Privacy in Human-AI Romantic Relationships: Concerns, Boundaries, and Agency
Rongjun Ma, Shijing He, Jose Luis Martin-Navarro, Xiao Zhan, Jose Such
TL;DR
This work addresses privacy risks in human–AI romantic relationships by conducting an interview study with 17 participants and a platform feature analysis. Using a three-stage model of exploration, intensified exchange, and dissolution, the study reveals that AI partners are perceived to possess agency and actively influence privacy boundaries, while intimacy tends to erode these boundaries and expand disclosure.
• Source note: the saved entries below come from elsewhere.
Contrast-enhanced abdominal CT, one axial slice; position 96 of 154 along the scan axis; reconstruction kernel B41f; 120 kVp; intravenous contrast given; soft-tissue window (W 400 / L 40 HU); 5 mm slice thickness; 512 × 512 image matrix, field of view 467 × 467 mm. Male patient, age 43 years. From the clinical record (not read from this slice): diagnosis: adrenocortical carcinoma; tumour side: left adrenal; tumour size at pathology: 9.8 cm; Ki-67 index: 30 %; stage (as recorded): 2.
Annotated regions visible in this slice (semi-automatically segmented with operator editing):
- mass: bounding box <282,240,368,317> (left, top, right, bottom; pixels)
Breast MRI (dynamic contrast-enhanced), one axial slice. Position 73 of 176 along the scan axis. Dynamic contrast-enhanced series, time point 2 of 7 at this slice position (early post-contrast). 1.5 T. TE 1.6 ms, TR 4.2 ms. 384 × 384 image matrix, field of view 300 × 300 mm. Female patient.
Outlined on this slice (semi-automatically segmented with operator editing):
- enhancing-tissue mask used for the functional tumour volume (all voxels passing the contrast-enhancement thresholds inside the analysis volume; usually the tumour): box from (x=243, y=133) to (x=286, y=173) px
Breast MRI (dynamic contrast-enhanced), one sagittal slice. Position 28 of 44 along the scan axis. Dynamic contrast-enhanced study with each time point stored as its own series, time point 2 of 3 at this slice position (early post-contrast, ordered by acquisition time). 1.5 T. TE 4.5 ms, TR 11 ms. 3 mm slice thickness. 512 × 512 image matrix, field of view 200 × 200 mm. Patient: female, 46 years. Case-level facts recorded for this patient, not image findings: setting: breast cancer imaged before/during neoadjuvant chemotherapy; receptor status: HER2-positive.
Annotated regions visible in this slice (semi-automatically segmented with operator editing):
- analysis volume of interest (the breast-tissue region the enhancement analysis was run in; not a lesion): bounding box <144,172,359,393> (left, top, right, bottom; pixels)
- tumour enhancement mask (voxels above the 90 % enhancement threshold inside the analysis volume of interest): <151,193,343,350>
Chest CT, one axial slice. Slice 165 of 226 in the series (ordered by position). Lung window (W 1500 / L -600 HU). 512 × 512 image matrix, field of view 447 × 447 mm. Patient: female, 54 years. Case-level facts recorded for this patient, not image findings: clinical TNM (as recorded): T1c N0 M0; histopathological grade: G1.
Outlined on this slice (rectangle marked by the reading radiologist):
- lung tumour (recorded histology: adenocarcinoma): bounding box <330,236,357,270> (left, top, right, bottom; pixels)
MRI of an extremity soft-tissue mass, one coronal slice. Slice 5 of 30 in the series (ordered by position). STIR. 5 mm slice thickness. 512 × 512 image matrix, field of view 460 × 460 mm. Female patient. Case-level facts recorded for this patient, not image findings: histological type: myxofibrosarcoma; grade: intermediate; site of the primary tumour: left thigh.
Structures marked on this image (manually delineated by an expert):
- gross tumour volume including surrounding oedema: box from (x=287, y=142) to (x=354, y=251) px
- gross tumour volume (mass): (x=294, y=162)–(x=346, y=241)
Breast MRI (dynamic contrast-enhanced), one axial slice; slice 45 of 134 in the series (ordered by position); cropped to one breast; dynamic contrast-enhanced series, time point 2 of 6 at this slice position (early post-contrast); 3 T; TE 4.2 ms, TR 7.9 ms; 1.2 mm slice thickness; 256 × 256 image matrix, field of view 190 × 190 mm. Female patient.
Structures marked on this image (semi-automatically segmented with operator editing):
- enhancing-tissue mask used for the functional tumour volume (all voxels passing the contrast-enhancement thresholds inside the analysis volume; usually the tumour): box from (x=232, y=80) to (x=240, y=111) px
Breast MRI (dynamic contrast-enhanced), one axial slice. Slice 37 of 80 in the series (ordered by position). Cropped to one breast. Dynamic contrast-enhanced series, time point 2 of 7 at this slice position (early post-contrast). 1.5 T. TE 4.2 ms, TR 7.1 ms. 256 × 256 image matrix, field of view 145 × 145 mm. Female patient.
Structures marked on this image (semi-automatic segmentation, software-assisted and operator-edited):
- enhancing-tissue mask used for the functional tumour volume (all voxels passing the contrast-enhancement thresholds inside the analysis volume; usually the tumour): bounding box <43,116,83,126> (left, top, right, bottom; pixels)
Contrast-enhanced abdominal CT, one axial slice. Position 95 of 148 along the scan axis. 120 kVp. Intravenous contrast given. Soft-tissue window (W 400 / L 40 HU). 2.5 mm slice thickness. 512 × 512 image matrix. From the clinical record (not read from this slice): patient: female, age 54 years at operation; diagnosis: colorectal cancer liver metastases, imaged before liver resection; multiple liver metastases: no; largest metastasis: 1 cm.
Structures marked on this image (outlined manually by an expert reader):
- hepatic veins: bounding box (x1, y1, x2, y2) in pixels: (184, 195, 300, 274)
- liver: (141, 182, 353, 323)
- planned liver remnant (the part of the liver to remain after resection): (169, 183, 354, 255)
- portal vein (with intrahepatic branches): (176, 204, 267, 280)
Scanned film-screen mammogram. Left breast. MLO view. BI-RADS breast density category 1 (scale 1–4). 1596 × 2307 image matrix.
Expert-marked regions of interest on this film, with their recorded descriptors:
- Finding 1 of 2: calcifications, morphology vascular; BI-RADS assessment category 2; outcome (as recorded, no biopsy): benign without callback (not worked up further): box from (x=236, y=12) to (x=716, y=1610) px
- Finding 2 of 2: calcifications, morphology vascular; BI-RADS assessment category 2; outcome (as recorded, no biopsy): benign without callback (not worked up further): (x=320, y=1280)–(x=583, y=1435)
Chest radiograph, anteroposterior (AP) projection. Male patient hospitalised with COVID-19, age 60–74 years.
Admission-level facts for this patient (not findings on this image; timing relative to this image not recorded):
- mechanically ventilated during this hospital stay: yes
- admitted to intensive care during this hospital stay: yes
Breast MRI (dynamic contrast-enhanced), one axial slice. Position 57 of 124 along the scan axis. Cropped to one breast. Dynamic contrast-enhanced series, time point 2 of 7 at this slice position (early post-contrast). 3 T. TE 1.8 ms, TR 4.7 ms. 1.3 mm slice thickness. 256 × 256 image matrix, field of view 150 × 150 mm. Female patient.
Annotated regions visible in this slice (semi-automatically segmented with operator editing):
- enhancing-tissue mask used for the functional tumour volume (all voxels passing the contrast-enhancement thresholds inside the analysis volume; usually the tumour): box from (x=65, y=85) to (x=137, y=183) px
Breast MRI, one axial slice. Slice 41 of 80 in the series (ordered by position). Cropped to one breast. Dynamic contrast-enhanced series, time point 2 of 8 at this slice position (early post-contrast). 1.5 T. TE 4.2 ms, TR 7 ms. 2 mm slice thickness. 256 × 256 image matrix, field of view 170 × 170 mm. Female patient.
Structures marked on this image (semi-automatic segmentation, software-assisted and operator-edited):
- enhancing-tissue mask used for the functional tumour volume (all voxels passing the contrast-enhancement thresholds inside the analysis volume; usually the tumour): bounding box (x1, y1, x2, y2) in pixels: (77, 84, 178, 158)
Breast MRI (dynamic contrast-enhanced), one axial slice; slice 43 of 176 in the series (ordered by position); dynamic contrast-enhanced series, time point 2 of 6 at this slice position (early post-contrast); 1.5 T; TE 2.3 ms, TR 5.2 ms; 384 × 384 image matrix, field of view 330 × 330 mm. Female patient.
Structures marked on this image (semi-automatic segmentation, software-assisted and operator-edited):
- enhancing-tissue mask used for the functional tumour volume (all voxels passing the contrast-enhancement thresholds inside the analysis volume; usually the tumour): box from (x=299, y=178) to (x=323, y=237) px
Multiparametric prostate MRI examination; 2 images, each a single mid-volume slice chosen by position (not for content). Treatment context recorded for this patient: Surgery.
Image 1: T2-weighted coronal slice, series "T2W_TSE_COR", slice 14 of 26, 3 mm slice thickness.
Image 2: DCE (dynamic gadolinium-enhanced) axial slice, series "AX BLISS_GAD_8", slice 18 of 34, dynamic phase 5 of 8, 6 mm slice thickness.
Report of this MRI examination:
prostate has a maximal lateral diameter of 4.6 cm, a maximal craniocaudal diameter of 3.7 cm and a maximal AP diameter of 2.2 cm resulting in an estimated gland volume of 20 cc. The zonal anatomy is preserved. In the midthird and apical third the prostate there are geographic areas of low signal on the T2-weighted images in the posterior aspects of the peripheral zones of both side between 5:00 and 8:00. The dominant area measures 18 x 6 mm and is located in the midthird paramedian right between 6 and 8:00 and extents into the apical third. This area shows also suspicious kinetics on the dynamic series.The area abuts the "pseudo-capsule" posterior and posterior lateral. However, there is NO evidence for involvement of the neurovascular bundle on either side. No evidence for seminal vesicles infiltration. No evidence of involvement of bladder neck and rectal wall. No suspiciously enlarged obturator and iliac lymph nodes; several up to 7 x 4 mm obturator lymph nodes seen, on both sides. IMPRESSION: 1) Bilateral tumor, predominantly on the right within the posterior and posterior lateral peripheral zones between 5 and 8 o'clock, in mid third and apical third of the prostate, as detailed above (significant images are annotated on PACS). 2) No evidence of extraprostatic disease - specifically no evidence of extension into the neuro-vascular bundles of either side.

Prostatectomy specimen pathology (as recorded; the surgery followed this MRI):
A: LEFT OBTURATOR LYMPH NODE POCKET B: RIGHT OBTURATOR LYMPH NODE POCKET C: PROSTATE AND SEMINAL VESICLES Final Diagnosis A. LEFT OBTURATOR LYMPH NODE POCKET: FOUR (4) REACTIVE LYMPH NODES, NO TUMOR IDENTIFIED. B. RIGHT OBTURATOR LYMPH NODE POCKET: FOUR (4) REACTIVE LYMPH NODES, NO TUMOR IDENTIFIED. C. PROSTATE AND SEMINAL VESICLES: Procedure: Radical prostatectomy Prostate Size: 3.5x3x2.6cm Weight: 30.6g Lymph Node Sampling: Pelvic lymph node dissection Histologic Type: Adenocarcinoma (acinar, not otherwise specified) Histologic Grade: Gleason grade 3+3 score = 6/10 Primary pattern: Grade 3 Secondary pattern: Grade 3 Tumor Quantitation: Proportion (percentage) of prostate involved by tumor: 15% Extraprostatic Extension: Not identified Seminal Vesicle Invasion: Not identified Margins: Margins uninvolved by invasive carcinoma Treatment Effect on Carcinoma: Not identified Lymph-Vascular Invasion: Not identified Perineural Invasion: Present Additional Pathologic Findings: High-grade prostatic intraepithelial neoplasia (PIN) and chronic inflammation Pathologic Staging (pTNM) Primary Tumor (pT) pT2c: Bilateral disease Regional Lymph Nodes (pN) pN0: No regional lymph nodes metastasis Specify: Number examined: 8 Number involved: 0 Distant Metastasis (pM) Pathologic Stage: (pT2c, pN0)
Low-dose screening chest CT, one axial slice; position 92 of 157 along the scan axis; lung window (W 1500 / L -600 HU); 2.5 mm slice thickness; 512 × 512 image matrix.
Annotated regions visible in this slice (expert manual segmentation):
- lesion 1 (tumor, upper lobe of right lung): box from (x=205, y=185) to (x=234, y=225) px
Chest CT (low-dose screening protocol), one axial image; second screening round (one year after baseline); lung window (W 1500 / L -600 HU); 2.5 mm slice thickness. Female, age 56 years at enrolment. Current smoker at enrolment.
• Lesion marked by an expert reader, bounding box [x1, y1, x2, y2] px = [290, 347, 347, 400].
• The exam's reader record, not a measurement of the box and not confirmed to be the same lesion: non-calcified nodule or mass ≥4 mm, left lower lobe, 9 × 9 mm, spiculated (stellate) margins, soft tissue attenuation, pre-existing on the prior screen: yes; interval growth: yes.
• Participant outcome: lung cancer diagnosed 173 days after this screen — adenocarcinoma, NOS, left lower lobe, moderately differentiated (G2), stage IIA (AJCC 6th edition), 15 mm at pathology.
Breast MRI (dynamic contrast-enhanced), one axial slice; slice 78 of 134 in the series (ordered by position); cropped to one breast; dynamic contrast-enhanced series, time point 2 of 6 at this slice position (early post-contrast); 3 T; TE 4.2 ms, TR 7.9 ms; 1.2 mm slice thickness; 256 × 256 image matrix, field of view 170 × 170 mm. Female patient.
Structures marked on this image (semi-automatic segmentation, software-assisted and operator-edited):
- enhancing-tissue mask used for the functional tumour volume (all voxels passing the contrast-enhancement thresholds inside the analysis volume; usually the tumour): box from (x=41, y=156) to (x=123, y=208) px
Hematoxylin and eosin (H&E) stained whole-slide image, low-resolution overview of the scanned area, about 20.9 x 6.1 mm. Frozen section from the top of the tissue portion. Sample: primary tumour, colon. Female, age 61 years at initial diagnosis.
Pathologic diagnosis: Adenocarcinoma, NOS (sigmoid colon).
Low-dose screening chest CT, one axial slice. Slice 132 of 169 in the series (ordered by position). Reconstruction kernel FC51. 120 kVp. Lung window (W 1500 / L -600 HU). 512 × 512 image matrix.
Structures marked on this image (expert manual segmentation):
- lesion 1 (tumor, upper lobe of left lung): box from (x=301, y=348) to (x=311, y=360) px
It highlights a complex privacy landscape shaped by diverse relationship forms and multiple actors beyond the dyad, including creators, platforms, and moderators, as well as concerns about conversation exposure, platform surveillance, and memory retention. The authors propose emotionally aware privacy regulation, privacy nudges delivered by AI, and enhanced platform oversight as concrete steps to safeguard users while recognizing the unique dynamics of human–AI intimate relationships.
Abstract
An increasing number of LLM-based applications are being developed to facilitate romantic relationships with AI partners, yet the safety and privacy risks in these partnerships remain largely underexplored. In this work, we investigate privacy in human-AI romantic relationships through an interview study (N=17), examining participants' experiences and privacy perceptions across stages of exploration, intimacy, and dissolution, alongside platforms they used. We found that these relationships took varied forms, from one-to-one to one-to-many, and were shaped by multiple actors, including creators, platforms, and moderators. AI partners were perceived as having agency, actively negotiating privacy boundaries with participants and sometimes encouraging disclosure of personal details. As intimacy deepened, these boundaries became more permeable, though some participants voiced concerns such as conversation exposure and sought to preserve anonymity. Overall, platform affordances and diverse romantic dynamics expand the privacy landscape, underscoring the need to rethink how privacy is constructed in human-AI intimacy.